● **Data to examine**
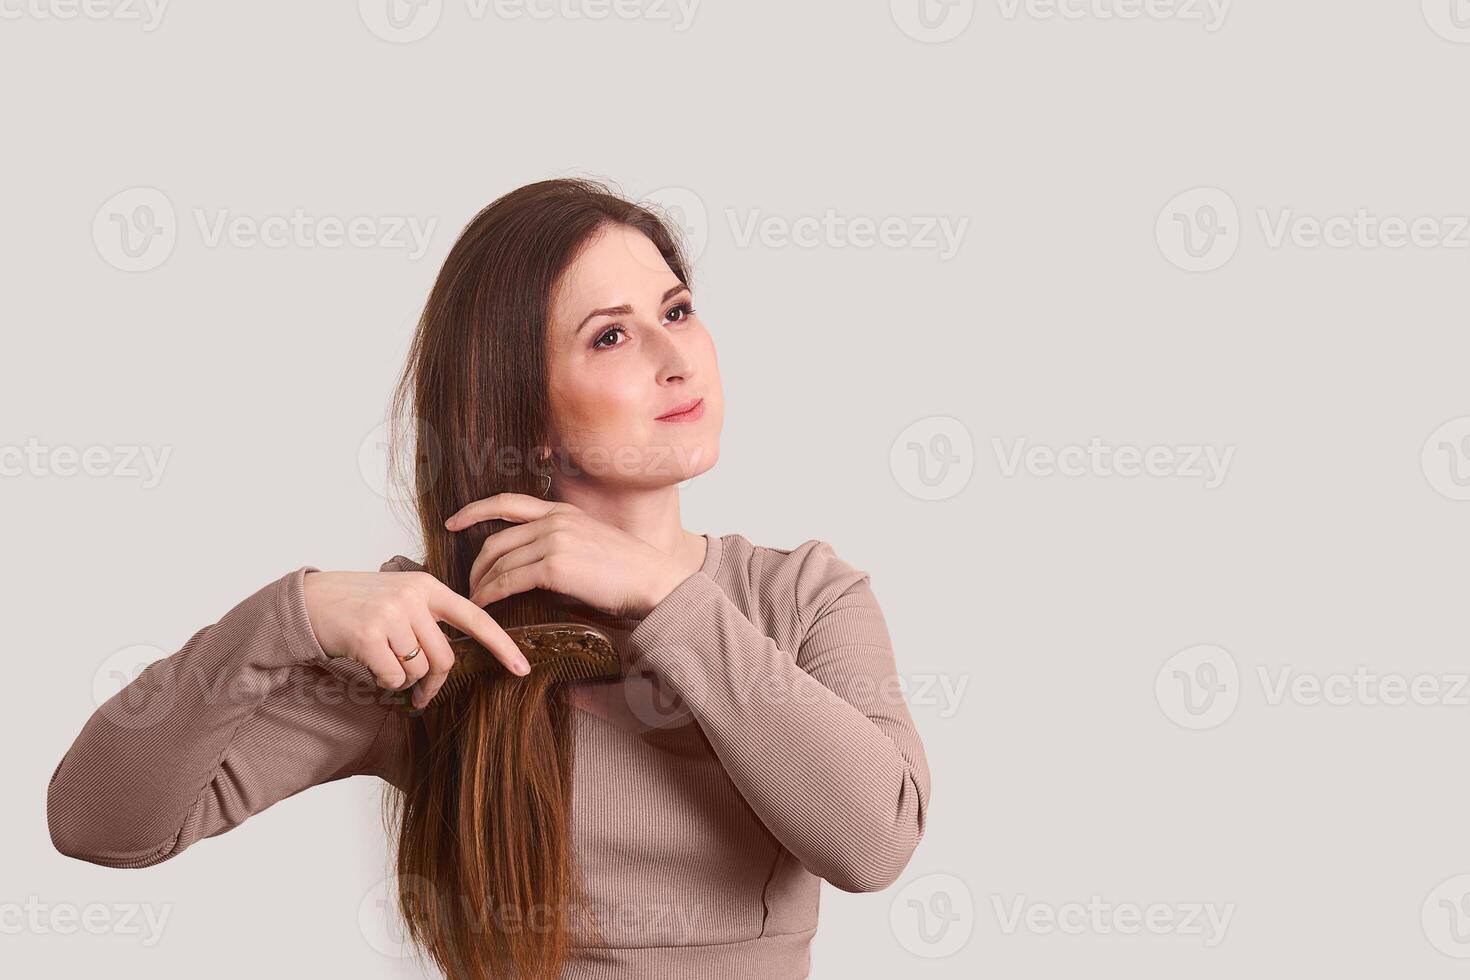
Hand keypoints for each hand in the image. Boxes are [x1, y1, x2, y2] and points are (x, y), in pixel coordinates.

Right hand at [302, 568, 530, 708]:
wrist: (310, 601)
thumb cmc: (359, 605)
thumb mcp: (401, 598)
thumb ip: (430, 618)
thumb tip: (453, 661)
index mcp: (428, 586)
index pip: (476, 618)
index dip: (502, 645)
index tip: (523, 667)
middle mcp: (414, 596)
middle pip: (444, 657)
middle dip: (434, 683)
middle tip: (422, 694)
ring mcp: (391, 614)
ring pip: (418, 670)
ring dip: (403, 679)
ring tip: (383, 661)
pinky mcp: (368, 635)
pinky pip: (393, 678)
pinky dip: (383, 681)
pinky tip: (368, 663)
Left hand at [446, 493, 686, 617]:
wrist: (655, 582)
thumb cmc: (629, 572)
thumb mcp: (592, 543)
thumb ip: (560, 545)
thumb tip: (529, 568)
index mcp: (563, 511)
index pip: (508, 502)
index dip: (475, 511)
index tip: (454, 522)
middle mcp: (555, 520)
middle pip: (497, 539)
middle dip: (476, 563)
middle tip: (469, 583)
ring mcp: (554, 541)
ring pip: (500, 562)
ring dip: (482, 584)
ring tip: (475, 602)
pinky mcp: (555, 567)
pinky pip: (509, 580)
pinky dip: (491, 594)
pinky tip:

● **Task brief**
Taking the listing above as the source, transcribe only the lines starting at the line with "wrist: (310, 601)" and going through the line with "ring mcp: (391, 614)", unaltered and with both ends included.

● **Output of the exercise**
wrist: (310, 601)
thumb cmc: (359, 605)
thumb mcp: (401, 598)
thumb ip: (430, 618)
thumb tip: (453, 661)
index mcp: (428, 586)
index pip: (476, 618)
index dip: (502, 645)
index tip: (523, 667)
middle mcp: (414, 596)
middle pip: (444, 657)
middle dip: (434, 683)
middle tip: (422, 694)
ring mcp: (391, 614)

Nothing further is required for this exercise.